One challenge with preprocessing the raw data is eye blinking removal. The artifact is visually obvious in the frontal lobe sensors AF3 and AF4. Using the MNE-Python neurophysiological data processing package, I was able to remove the eye blinking artifact using fast independent component analysis (ICA). This method works by separating the additive components of a mixed signal. In our case, the eye blinking is an additive component to our source brain signal. The fast ICA works by first pre-whiten the input signal (centering each component to have zero expected value, and then using a linear transformation to make the components uncorrelated and have unit variance). Then the fast ICA uses an iterative method to find an orthogonal projection that rotates the whitened signal such that non-Gaussianity is maximized. It is noteworthy that while the MNE-Python works well for preprocessing our recorded data, for real-time packages of short duration, its performance is subpar. So I am implementing the software for using morphological component analysis on the short time fourier transform to remove the blinking noise in real time, following the method suggested by
“Real time eye blink noise removal from EEG signals using morphological component analysis” by Matiko et al.

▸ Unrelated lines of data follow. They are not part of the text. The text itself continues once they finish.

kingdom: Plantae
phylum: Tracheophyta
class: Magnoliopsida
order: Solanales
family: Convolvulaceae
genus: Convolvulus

Lavender’s Status Report for March 27

This week, I organized two hardware tests. The first test revealed the contact quality issue, which was unexpected. I subsequently contacted Emotiv customer support for the contact quality issue, training issue and raw data stream API issue. The second test confirmed that wet hair with plenty of glycerin can stabilize the contact quality to 100%. Next week I will record real data with good contact quality and start testing our denoising algorithm with the real data.

We tried multiple ways for differentiating the brainwave signals. In the picture above, we tested whether seeing different colors would result in a visible difference. We also tested temperature, pain, movement, and sound. So far, movements seem to be the most effective cue. We are still looking into more training procedures and signal processing techniques to improve our detection.